Steve Johnson of Palm Springs, Florida was arrested by the Palm Beach County Sober Home Task Force on March 1 on 48 counts of patient brokering. Johnson, 45, is the owner of a South Florida outpatient treatment center called Palm Beach Recovery & Wellness.
He reportedly paid illegal kickbacks to sober home operators in exchange for recovering addicts with health insurance coverage. He runs the facility with his wife, Melissa Johnson, but she has not been charged in the case. Johnson is being held at Palm Beach County Detention Center. News sources did not say if he has acquired the services of an attorney.
According to the arrest report, agents from the sober home task force raided Palm Beach Recovery & Wellness on February 23. They also searched Johnson’s Palm Springs home and sober home business, Reel Recovery, which he operated out of his office.
Recovering addicts who stayed at Reel Recovery were housed in buildings behind Johnson’s home. The raids reportedly yielded evidence that Johnson signed 48 checks totaling $95,445 in referral fees to someone whose identity was blacked out of the arrest report.
Johnson is the 20th person to be arrested by the Palm Beach County Sober Home Task Force since it began its investigation seven months ago. Two brothers, Adam and Eric Lahr of Palm Beach Gardens, and John Dudek of Delray Beach were also arrested on February 26 on similar charges. News sources did not name attorneys for the trio.
The Lahr brothers, who run a sober home business called Vantage: The Treatment Professionals, each face 34 counts of patient brokering. They reportedly received 34 checks worth $185,904 from Daniel Kandler, the owner of Chapters Recovery Treatment Center in Delray Beach.
Kandler, 41, was arrested on February 22 and is being charged with 93 counts of patient brokering. He allegedly used the same marketers to get recovering addicts as James Kigar, the owner of Whole Life Recovery and one of the first people to be arrested by the task force last October.
The task force, which is made up of numerous prosecutors and law enforcement agencies, is led by State Attorney Dave Aronberg. Aronberg’s office received $275,000 to form a task force to investigate and shut down rehab centers and sober homes that are involved in patient brokering in early 2016.
Unscrupulous treatment facility operators have reportedly made hundreds of millions of dollars by charging insurance companies for unneeded drug screens and other tests. News sources say the addiction treatment industry is the fourth-largest in Palm Beach County. It reportedly makes $1 billion a year, and it was all built on urine drug tests.
It is illegal for healthcare providers to pay kickbacks for patient referrals in the state of Florida. Patient brokering is a third-degree felony that carries a maximum penalty of five years in prison. Reports say the practice is so common, some sober-home operators don’t even know that it’s illegal.

**Given records**
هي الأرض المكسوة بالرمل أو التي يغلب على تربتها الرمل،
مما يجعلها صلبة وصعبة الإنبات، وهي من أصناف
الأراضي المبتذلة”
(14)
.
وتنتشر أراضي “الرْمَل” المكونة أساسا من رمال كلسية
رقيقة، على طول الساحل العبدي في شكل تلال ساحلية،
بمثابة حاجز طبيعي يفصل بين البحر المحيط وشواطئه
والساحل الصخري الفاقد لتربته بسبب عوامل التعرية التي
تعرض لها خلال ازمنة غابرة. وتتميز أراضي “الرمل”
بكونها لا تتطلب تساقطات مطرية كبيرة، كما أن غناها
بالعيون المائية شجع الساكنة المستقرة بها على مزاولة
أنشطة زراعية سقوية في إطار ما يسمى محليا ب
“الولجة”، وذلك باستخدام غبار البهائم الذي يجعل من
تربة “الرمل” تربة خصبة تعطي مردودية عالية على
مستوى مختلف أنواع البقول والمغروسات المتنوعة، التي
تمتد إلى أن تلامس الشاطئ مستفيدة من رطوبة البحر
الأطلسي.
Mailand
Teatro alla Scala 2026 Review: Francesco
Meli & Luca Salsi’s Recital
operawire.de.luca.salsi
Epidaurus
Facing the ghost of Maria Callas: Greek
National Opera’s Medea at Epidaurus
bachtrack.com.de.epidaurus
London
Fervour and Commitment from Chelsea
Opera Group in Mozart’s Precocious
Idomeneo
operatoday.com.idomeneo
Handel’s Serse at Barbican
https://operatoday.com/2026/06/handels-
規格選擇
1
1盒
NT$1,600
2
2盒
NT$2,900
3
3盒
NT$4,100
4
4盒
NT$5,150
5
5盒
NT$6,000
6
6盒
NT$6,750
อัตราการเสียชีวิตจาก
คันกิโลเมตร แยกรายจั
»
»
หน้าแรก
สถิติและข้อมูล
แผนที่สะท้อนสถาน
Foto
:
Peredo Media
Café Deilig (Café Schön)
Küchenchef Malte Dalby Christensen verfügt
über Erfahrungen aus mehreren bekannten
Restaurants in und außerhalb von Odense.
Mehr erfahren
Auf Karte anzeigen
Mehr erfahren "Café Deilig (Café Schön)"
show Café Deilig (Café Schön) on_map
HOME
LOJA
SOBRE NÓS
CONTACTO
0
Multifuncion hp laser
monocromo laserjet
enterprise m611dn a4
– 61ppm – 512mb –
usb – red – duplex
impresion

**Task goal**
Write out the report on the Palm Beach County sober home arrests word for word, from "Johnson is the" to "force last October.".

**Finished task**
Johnson is the 20th person to be arrested by the Palm Beach County Sober Home Task Force since it began its investigation seven months ago. Two brothers, Adam and Eric Lahr of Palm Beach Gardens, and John Dudek of Delray Beach were also arrested on February 26 on similar charges. News sources did not name attorneys for the trio.
The Lahr brothers, who run a sober home business called Vantage: The Treatment Professionals, each face 34 counts of patient brokering. They reportedly received 34 checks worth $185,904 from Daniel Kandler, the owner of Chapters Recovery Treatment Center in Delray Beach.
Kandler, 41, was arrested on February 22 and is being charged with 93 counts of patient brokering. He allegedly used the same marketers to get recovering addicts as James Kigar, the owner of Whole Life Recovery and one of the first people to be arrested by the task force last October.